§ Exercise data
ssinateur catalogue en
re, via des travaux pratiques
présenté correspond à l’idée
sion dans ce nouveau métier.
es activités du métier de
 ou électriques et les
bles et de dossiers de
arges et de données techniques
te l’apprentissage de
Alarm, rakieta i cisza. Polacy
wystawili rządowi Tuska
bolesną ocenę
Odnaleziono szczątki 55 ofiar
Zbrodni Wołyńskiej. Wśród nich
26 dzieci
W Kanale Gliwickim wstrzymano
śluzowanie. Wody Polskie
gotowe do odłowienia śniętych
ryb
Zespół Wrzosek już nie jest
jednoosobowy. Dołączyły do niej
* * *
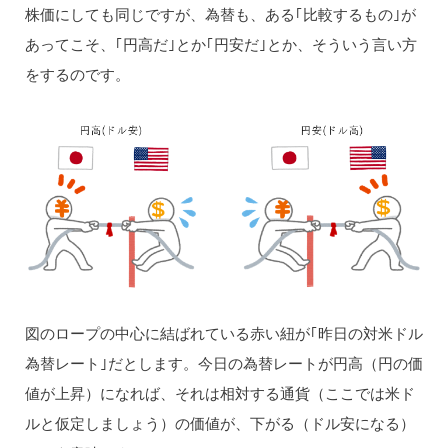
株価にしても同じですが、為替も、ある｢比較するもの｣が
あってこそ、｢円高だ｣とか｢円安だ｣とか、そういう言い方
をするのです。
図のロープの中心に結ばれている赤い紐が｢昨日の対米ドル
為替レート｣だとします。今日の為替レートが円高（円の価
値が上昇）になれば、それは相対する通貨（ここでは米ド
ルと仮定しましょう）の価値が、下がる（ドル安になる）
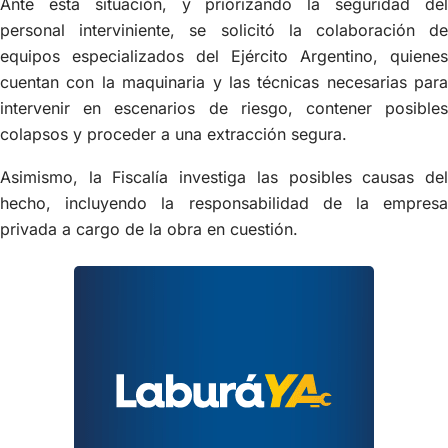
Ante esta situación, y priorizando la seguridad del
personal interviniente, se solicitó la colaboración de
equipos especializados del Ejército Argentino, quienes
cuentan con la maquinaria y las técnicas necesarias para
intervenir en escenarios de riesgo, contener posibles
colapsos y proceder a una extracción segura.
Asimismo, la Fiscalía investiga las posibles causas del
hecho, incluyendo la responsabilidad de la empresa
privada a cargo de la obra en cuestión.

§ Task requirements
Among the entries above, the lines between the ones containing "equipos especializados del" and "privada a cargo de la obra en cuestión.", inclusive, are to be transcribed exactly. No other line is to be given.

§ Exercise output
equipos especializados del Ejército Argentino, quienes
cuentan con la maquinaria y las técnicas necesarias para
intervenir en escenarios de riesgo, contener posibles
colapsos y proceder a una extracción segura.
Asimismo, la Fiscalía investiga las posibles causas del
hecho, incluyendo la responsabilidad de la empresa
privada a cargo de la obra en cuestión.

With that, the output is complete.